[Pixel coordinate listings]
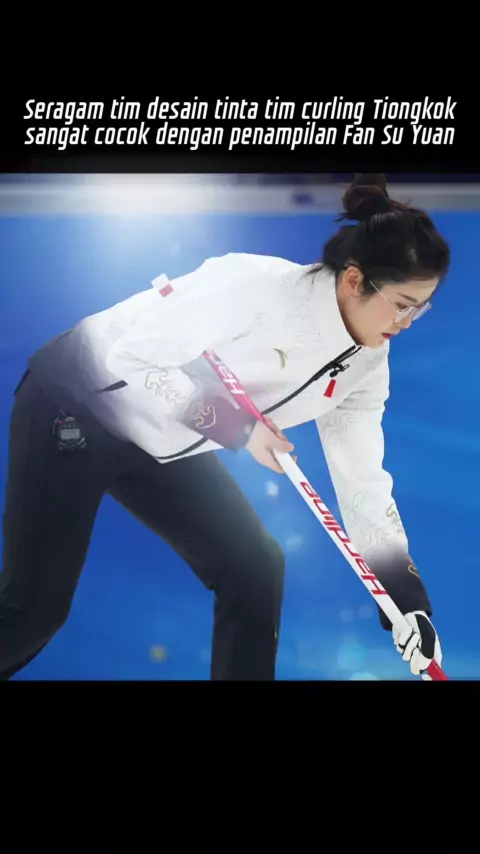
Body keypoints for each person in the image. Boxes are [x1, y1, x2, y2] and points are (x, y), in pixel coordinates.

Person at [0, 174, 450, 681]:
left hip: (159, 440)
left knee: (254, 568)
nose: (407, 322)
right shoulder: (255, 286)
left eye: (421, 308)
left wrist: (406, 603)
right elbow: (133, 358)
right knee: (33, 613)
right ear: (353, 280)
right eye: (403, 304)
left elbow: (363, 485)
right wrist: (239, 429)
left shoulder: (366, 365)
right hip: (78, 402)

**WORK TO COMPLETE**
All lines holding the word "left" must be copied from the data.

**TASK RESPONSE**
left hip: (159, 440)
left knee: (254, 568)
left eye: (421, 308)
left wrist: (406, 603)
left elbow: (363, 485)
left shoulder: (366, 365)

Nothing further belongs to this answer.